Les héritages sont inclus

Soulignons ici que cette restriction de l'indépendance des époux concerne tous les biens, même ceux qui ont été reçus en héritage par l'un des conjoints. Dans le régime légal de la participation aux acquêts, chaque époux reste au contraire seul propriétaire - et administre seul tous ses biens - quelle que soit leur nature: acquêts, héritage et donation.

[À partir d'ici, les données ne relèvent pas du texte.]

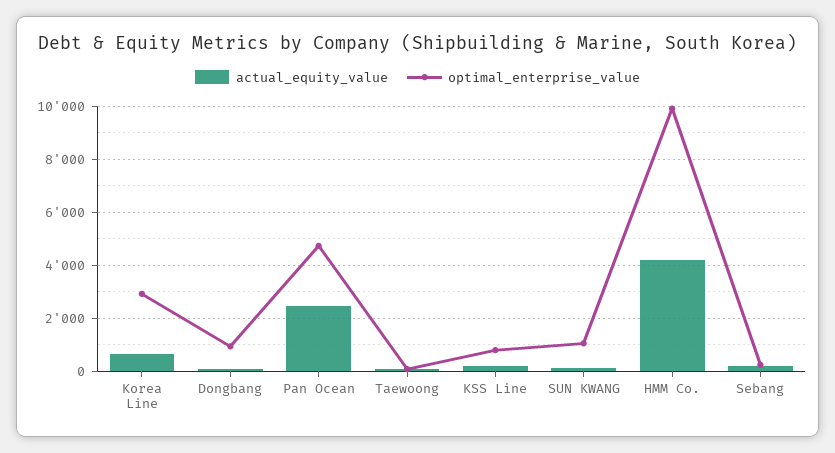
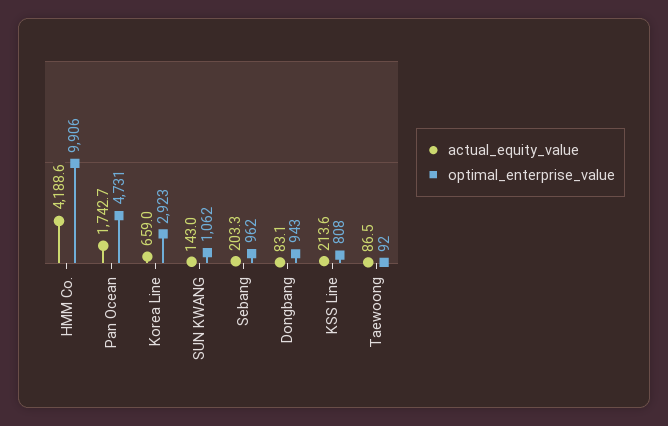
  {
    "actual_equity_value": {
      "Korea Line": 659,
      "Dongbang": 83.1,
-     "Pan Ocean": 2500,
+     "Pan Ocean": 1742.7,
      "Taewoong": 86.5,
      "KSS Line": 213.6,
      "SUN KWANG": 143,
      "HMM Co.": 4188.6,
      "Sebang": 203.3
    },
    "optimal_enterprise_value": {
      "Korea Line": 2923,
      "Dongbang": 943,
      "Pan Ocean": 4731,
      "Taewoong": 92,
      "KSS Line": 808,
      "SUN KWANG": 1062,
      "HMM Co.": 9906,
-     "Sebang": 250
+     "Sebang": 962
    }
  }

b) Du point de vue de la responsabilité pour dettes, la mise en commun des biens produit des effets non négligeables. Ainsi, en cas de poursuites, les créanciers de l'un des époux peuvent faire valoir leurs droits sur tous les biens du débiteur, y compris sa part de moitié des biens de la communauté. En particulier, le conjoint «innocent» ne pourra pas prétendre reprendre pour lui-même les biens acquis par son travail ou reçus par héritage, il devra au contraire les partager par moitié avec les créanciers de son époux. Dans pareille situation, le régime matrimonial de la participation aux acquêts est bien plus favorable: les poursuites des créanciers ne concernent que le patrimoine de l'époux débiteur, à l'exclusion des biens de son conjoint.

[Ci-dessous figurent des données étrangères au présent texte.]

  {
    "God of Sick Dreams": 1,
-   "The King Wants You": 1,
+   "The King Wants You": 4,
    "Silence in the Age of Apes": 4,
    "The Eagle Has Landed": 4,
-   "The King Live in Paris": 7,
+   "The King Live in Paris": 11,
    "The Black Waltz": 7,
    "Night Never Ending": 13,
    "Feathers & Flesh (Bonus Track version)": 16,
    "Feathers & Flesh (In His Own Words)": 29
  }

c) En cas de décès, la loi prévoit que le conjoint survivant reçoit la moitié des biens communs. La confusion de tous les biens (acquêts, héritage et donation) continue à déployer ses effets puisque la reprise matrimoniale du conjoint survivant concernera non pas seulement les biens acquis durant le mariage mais aussi les biens reçus par succession ou donation. Cette répartition par moitié peut de plus être modifiée dans le contrat de mariage, notamment pour prévoir une attribution de la totalité des biens communs au conjoint survivant. A noter que la loi protège dans un tel cas la réserve des enfants, en leur garantissant leur part réservataire à raison de la part légale de moitié des biens communs. Mais cette protection de la réserve est bien moindre puisque la reprise matrimoniale du conjoint s'exerce sur tous les biens de la communauté; en clair la réserve des enfants est réduite par l'effet du contrat de mariage à 3/16es alors qu'elle est d'ordinaire de 3/8es. Cette diminution de la part réservataire explique la prudence du Tribunal fédéral qui a été amené à invalider ce type d'attribution dans certains cas particuliers où le choix du régime matrimonial avait pour but exclusif la diminution de la réserve successorale des enfants.

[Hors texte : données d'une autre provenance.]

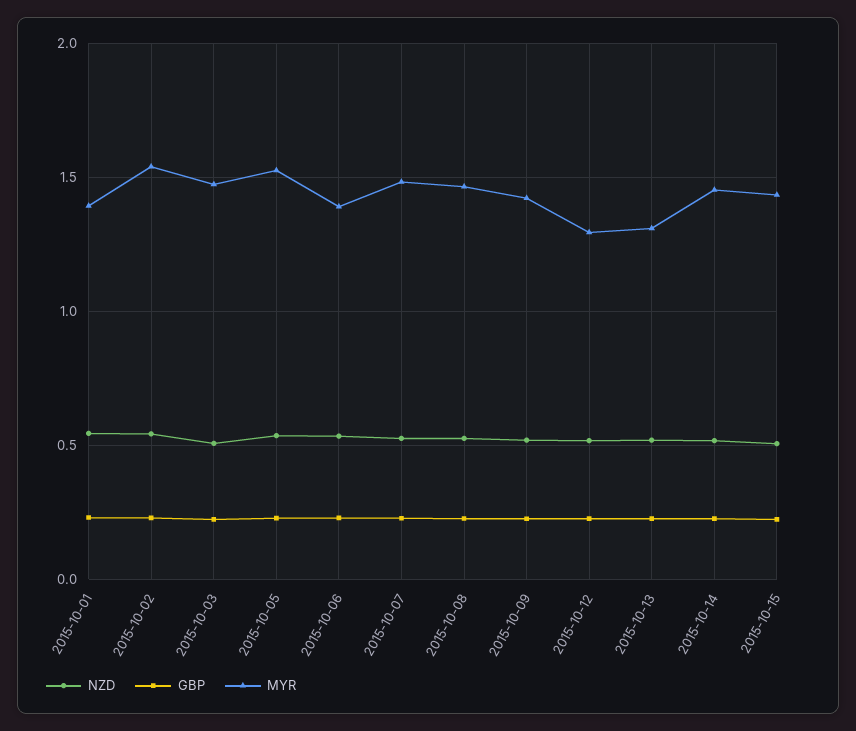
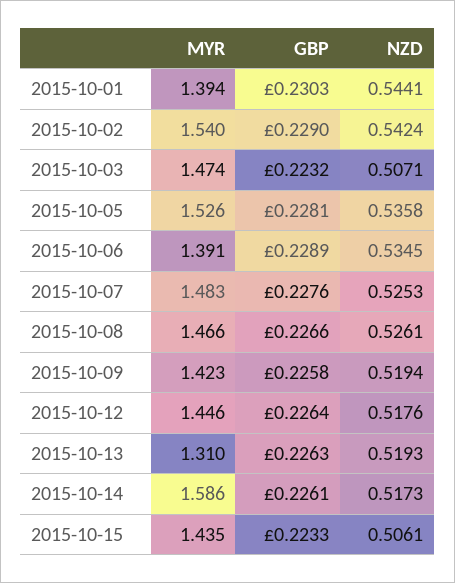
  {
    "NZD": {
      "2015-10-01": 0.5441,
      "2015-10-02": 0.5424,
      "2015-10-03": 0.5071,
      "2015-10-05": 0.5358,
      "2015-10-06": 0.5345,
      "2015-10-07": 0.5253,
      "2015-10-08": 0.5261,
      "2015-10-09": 0.5194,
      "2015-10-12": 0.5176,
      "2015-10-13": 0.5193,
      "2015-10-14": 0.5173,
      "2015-10-15": 0.5061
    },
    "GBP": {
      "2015-10-01": 0.2303,
      "2015-10-02": 0.229,
      "2015-10-03": 0.2232,
      "2015-10-05": 0.2281,
      "2015-10-06": 0.2289,
      "2015-10-07": 0.2276,
      "2015-10-08": 0.2266,
      "2015-10-09": 0.2258,
      "2015-10-12": 0.2264,
      "2015-10-13": 0.2263,
      "2015-10-14": 0.2261,
      "2015-10-15": 0.2233
    },
    "MYR": {
      "2015-10-01": 1.394,
      "2015-10-02": 1.54,
      "2015-10-03": 1.474,
      "2015-10-05": 1.526,
      "2015-10-06": 1.391,
      "2015-10-07": 1.483,
      "2015-10-08": 1.466,
      "2015-10-09": 1.423,
-     "2015-10-12": 1.3,
+     "2015-10-12": 1.446,
      "2015-10-13": 1.31,
-     "2015-10-14": 1.45,
+     "2015-10-14": 1.586,
      "2015-10-15": 1.435
    }
  }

Ainsi l'adoption d'un tel régime peut poser bien des difficultés en pratique, en particulier par la confusion des patrimoines qu'il provoque durant le mariage. Il peut certes avantager le conjoint survivant, même s'il subsiste des protections pour les autres héritiers. Peu utilisé en pratique, il n'a du reste pas été repris dans la liste des régimes matrimoniaux disponibles pour les couples homosexuels liés par un partenariat.